12 juin 2007

Voulez-vous danser Grand-mère ? Voulez-vous valser Grand-père ?

Je suis sure - ou presque - que vous vous rappelez de cette vieille chanson de Chantal Goya. Quand j'étais petite et qu'on partait en vacances en voiture, on avait une cassette (le premier qui dit que j'imposais mes goûts musicaux de chiotte à toute la famille, je l'envoie en stage à la sous-préfecture de Verdun) sur laquelle était enregistrée cette chanson. Si ça m'a marquée, c'est parce que quand on partait en vacances, c'était pour aller chez mes grands-parents. C'est dire si cette chanson était alors d'actualité.

Je ne me rappelle pas très bien de mes grands-parents paternels, qui sont partis trop tôt. J'ai des bribes que je mets bout à bout, raccordées entre elles par les récits familiaux qui permettent de broder autour du connu.

Je me rappelle de leur maison et du jardin dont la configuration permettait des jeux sans fin. Je me rappelle d'un Noël, le dernier tous ensemble, où j'étais remontée dans le salon au milieu de la nuit pour attendre le Père Noël. Je me rappelle du piano dans la chambre. Je me rappelle de leurs voisins, qui avaient des sortes de perruches en cage (ou alors ce n'est que pure invention enfantine) et qui nous donnaient des Pimousse quand on allait les voir (ça ce n'est pas une invention). Je me rappelle qu'on ne voulait jamais rester chez eux après le déjeuner car il fallait y faire la sieste.

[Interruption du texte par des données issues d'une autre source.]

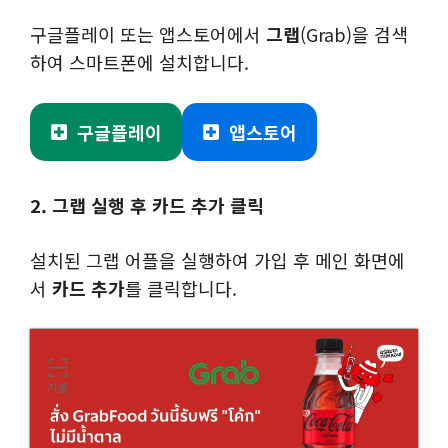
구글플레이 또는 앱스토어에서
그랩
(Grab)을 검색
하여 스마트폰에 설치합니다.
구글플레이
앱스토어
2. 그랩 실행 후 카드 추가 클릭
설치된 그랩 어플을 실행하여 가입 후 메인 화면에
서
카드 추가
를 클릭합니다.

Mais d'eux, je ne me rappelle pas de grand chose. Alors que ma soeur se rappelle très bien du grand bureau de mon grand-père, moi je me rappelle des séances de maquilage de ma grand-mère le matin, quand je m'asseyais sur le tabouret de la salle-de-bains pendant qu'elle se dessinait les sourcils. C'est marrant, mais je ne me rappelle que du dessin des sourcils. Ce détail si insignifiant... et aussi de l'odeur de son rouge à lèvres, qui sentait le rouge à lèvres de dame, à l'ancienne. On voit tout de suite que ma soeur et moi avons eu très tôt des intérêts divergents.

Ah oui, il y a aussi ce jour où mon grand-père avait ramené ma cousine à son train. Qu'il avait voulu rester avec elle jusqu'au dernier moment. Et qu'il n'avait pas eu le temps de descendre du train avant que celui-ci ne quitte le quai. Qu'on l'avait attendu pendant au moins des heures parce que ma grand-mère ne conduisait pas. On était toutes les deux dans la voiture, sur le parking de la gare, sans savoir ce qu'il était advenu de lui. Heureusement, elle avait tout un stock de bonbons dans son sac à mains.

Quand elle est morte, j'avais 5 ans à peine. Je me rappelle qu'on m'a dit qu'elle était "partie au ciel". Et j'ai pensé que les infirmières ne pouvaient pas vraiment être sures qu'elle était morte, si elle n'était tout simplement plus là : partie au ciel ou partie se promener, comment pouvaient-elles savoir ?

Et quand j'ai fini par comprendre que les infirmières devaient quand même savoir ce qu'elles disaient, j'ai tout de suite eu cette image dans la tête, qui ne m'a jamais lâchée : ma grand-mère devait être allongée (attention, kitsch suprême à l'horizon) dans un énorme lit à baldaquin entièrement en cristal transparent, avec des rosiers rouges qui montaient le long de chaque colonne, le tout flottant tranquillement dans l'air au milieu d'autres lits à baldaquin. Mais le sien était le plus beau, parce que c'était le seul à avoir des roses rouges.

Pour mon grand-père, je n'ai même pas de souvenir comparable au trait de sourcil du matin. C'est incroyable et désespérant de voir qu'on puisse ne rien garder en mémoire à ce point. Pourtant, j'ai vraiment de très nombreux souvenirs d'enfance, bien plus précoces, mais pas d'eux. Je sais juste que quand lui aussi est parti, j'ai dit à ma maman que le médecin avait pu se tromper, que parfois, on croit que les gens sont morts alors qu'ils dorment juste très profondément.

Et puis voilà, on se rappelle du maquillage du matin et de bonbons... et c'est peut-être ça, finalement, l'important.

3 commentaires:

Unknown a dit…

Lire de suite, de façon non chronologique, les deux derniers billets m'a fait penser au roman de Brasillach "Comme le temps passe". Un livre que j'ai bien aimé, malgré les critiques, parfois justifiées, et malgré, bien sûr, les opinions de son auteur.

Mademoiselle Coco a dit…

M > en effet, comme il est dommage parfois que les écrivains ne se contentent pas d'écrire...

Anonyme a dit…

Amusant le lit de baldaquin en cristal. J'aime bien l'image.